Jack may play the doctor but he knows it is something he could never do for real: “I could definitely never do it. Some of the stuff we film where there’s a lot of blood or you’re resetting a bone…

Jack in a scene with Genesis Lynea who plays Archie Hudson.

“I used to know a good few doctors just after college. They were definitely a bit mad and definitely big partiers but I think that’s because they know there’s a cut off. They have a window where they have to get their messing out of the way and done with because obviously you can’t be going into work hungover as a doctor. I think the work they do is phenomenal and kind of underappreciated in many ways. Obviously the stakes are so high every day, you’re making choices that you and the patient are going to live and die by.”

Nurses went on strike both sides of the Irish border last year. Jack doesn’t see why they even need to fight for what they want: “Just give the nurses whatever they want. Just give it to them because it’s such a thankless job. It really is a vocation because if it wasn’t a vocation, you wouldn’t do it. You wouldn’t do it for love nor money. The hours they work, the conditions they have to work under, the things they have to do: Between changing bed pans to getting abused by some drunken eejit on a Saturday night. It’s incredible the work that they do. Give the nurses whatever they want, we need them.”

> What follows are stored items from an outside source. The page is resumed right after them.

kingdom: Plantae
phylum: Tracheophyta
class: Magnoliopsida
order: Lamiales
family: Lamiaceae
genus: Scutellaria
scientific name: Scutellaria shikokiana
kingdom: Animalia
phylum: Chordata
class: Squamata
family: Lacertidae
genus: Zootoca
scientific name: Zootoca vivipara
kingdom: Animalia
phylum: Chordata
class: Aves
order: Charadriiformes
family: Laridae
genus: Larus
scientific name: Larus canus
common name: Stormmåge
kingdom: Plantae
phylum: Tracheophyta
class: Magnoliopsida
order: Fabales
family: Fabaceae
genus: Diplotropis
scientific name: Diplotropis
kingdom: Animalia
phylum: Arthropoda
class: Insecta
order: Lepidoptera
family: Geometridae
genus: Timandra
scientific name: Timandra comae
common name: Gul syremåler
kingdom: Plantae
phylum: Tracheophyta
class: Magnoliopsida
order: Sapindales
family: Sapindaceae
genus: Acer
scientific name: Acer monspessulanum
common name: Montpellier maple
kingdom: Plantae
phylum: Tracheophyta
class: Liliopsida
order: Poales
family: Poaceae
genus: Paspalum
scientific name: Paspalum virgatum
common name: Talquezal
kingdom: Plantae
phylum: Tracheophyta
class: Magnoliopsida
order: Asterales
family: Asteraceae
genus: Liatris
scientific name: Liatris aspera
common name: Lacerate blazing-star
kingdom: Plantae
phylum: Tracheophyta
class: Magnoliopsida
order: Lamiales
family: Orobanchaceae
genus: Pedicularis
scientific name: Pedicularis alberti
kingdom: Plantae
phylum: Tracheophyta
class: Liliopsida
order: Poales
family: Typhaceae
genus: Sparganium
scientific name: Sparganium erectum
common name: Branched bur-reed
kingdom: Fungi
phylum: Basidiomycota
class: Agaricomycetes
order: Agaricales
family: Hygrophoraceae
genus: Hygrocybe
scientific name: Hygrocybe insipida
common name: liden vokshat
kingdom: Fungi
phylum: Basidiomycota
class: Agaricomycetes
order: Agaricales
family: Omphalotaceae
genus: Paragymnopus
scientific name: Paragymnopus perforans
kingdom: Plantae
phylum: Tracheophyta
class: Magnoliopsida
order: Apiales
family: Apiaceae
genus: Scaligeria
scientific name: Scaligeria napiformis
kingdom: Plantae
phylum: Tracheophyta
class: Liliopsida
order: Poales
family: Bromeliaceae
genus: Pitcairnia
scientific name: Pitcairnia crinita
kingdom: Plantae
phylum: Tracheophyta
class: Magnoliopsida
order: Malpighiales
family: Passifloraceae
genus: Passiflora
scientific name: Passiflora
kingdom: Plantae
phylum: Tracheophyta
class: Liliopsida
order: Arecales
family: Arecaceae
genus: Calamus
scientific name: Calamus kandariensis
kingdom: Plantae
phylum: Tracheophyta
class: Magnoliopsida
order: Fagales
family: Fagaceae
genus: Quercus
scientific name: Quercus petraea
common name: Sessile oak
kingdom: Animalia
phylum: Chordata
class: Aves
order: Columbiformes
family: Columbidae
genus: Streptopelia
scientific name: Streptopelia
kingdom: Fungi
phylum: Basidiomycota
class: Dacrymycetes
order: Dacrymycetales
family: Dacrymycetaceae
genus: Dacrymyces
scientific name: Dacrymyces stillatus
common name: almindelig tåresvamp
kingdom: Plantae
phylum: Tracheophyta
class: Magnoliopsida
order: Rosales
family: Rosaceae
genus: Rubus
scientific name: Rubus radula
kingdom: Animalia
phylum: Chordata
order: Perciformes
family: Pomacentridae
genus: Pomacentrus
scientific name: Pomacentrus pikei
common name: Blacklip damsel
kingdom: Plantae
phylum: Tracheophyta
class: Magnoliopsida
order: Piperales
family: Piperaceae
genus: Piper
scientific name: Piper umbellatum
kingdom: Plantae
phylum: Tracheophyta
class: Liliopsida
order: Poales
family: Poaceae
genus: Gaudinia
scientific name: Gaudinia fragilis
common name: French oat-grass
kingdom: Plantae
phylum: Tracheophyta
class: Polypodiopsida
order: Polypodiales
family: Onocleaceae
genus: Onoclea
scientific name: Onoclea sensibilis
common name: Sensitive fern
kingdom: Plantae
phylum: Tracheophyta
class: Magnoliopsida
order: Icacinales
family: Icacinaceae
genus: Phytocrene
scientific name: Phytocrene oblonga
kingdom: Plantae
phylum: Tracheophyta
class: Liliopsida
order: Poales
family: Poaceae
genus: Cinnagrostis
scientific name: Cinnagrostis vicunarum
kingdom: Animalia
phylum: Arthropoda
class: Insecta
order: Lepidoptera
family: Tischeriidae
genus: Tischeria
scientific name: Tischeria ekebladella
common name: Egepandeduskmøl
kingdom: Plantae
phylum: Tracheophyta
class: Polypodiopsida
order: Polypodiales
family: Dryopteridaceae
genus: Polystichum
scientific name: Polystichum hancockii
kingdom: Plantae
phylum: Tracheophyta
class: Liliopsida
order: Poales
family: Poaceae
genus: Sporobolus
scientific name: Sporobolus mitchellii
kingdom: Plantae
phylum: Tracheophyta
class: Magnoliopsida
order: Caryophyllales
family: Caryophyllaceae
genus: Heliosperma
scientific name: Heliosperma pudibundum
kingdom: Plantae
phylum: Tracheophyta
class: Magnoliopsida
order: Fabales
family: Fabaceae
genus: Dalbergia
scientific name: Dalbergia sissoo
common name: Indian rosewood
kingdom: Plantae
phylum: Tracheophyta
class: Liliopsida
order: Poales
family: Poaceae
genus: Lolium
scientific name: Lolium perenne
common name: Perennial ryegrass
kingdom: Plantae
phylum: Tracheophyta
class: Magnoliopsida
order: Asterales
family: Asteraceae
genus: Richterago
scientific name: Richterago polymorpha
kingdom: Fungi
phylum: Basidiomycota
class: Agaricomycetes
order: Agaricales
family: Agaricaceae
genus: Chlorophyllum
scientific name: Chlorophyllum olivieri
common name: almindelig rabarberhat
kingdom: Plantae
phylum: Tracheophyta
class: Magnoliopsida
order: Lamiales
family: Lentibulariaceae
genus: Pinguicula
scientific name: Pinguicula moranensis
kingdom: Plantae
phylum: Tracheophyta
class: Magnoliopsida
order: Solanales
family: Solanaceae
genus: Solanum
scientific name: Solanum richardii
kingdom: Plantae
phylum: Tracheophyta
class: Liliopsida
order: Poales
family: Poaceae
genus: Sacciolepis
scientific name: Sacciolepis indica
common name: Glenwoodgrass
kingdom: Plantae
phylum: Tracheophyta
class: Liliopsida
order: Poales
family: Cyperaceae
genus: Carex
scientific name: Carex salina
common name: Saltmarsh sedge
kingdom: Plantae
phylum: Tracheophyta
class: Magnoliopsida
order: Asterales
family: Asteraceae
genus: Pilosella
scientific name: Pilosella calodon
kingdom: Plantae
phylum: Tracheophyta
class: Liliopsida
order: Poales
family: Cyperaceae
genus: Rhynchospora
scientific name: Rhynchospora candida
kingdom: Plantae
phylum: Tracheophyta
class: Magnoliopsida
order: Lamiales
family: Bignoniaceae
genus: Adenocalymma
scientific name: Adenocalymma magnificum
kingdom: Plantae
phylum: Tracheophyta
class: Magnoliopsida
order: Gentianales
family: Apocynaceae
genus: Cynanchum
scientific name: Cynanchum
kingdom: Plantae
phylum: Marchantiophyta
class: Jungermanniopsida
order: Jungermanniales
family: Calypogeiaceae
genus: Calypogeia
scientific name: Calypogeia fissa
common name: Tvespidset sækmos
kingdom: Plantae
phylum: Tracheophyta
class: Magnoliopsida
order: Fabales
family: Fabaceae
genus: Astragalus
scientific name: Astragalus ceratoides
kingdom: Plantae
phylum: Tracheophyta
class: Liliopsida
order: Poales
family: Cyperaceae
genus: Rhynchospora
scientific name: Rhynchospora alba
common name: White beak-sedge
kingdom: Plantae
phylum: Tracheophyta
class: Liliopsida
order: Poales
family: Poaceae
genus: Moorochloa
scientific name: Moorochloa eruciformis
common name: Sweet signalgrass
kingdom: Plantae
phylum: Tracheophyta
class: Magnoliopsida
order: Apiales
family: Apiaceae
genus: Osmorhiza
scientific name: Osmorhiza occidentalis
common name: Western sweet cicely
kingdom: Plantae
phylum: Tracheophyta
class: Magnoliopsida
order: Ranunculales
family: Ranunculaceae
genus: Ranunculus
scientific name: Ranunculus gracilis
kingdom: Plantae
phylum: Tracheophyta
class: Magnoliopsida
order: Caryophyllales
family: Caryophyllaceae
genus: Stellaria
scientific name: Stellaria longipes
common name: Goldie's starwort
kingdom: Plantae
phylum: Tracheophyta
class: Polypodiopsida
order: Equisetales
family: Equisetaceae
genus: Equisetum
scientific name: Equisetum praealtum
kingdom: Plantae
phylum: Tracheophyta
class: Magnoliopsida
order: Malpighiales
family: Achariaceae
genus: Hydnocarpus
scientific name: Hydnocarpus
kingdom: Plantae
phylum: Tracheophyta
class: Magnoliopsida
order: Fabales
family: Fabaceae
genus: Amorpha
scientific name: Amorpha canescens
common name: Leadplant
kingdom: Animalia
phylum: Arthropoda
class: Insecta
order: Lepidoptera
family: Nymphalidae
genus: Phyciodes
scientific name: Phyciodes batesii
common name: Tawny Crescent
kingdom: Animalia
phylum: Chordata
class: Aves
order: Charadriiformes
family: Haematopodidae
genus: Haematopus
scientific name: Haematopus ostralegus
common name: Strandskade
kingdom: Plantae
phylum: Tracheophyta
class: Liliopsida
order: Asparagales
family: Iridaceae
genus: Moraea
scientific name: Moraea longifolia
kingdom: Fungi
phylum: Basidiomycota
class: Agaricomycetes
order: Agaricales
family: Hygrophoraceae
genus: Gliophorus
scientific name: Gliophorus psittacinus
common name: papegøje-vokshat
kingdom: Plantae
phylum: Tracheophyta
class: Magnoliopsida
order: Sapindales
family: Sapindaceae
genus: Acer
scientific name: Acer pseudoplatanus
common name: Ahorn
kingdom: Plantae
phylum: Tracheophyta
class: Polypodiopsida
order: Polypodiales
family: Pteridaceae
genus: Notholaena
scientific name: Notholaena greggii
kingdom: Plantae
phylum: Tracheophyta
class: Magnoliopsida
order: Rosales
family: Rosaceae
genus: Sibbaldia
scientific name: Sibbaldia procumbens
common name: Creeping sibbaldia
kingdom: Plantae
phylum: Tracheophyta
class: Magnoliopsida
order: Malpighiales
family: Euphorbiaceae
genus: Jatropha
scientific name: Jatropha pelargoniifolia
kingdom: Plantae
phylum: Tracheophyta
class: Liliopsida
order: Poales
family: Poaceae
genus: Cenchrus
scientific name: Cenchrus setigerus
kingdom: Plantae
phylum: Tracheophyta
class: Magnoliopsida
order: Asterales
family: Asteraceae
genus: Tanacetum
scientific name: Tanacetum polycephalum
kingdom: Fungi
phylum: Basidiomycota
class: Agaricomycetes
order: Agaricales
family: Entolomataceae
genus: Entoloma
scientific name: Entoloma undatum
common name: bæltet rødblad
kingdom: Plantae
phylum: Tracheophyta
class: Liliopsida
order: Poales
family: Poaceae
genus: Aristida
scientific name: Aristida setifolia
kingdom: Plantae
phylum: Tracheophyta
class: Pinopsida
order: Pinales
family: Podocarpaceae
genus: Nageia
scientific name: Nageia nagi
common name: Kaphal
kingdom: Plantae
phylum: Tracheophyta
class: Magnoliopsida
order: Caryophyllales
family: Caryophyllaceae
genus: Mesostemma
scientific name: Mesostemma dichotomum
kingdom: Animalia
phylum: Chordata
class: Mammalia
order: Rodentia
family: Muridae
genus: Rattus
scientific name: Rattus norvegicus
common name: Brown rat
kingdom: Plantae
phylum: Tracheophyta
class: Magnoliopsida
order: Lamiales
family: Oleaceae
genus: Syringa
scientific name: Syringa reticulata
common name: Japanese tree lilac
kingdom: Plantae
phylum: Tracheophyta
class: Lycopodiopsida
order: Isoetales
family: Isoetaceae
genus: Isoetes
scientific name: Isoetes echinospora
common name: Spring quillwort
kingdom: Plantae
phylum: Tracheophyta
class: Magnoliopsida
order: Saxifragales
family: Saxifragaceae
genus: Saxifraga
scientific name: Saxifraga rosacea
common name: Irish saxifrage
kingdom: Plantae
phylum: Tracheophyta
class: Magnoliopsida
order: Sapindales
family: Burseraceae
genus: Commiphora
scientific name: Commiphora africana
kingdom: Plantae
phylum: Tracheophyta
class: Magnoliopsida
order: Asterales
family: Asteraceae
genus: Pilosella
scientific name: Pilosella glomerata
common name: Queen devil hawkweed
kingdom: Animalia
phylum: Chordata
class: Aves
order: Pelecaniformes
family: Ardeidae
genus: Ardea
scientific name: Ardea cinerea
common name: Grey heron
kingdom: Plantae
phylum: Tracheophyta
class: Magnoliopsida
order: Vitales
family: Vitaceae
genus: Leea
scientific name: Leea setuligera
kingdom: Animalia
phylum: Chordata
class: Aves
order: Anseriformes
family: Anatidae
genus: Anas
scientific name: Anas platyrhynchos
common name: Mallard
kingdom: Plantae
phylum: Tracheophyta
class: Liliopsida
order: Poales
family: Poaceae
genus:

Prior to Casualty, Jack had appeared in the smash hit Vikings and was a main character in the now defunct Irish soap Red Rock for three years.

“I think I was lucky with Red Rock to be trusted so much right from the start. The first episode kicked off with my character being accused of murder. As an actor you just kind of rub your hands together, ‘What a gift of a part’.

“I’m sad to see that it’s no more.”

As soon as Jack made his entrance into the BBC medical show, viewers were taking to online forums with comments about the new ‘dishy Irish doctor’. Did Jack see the comments? “I didn’t really see it. I didn’t go looking for it because any good comments you’re getting, you know there’s going to be just as many bad comments as well. This is the world we’re living in. I was looking to get a couple of photographs recently and I did a little Google search. All that kind of stuff, you just kind of take it with a pinch of salt. It was definitely nice the reaction was nice but that’s about it really.”

Casualty is on BBC1 on Saturday nights.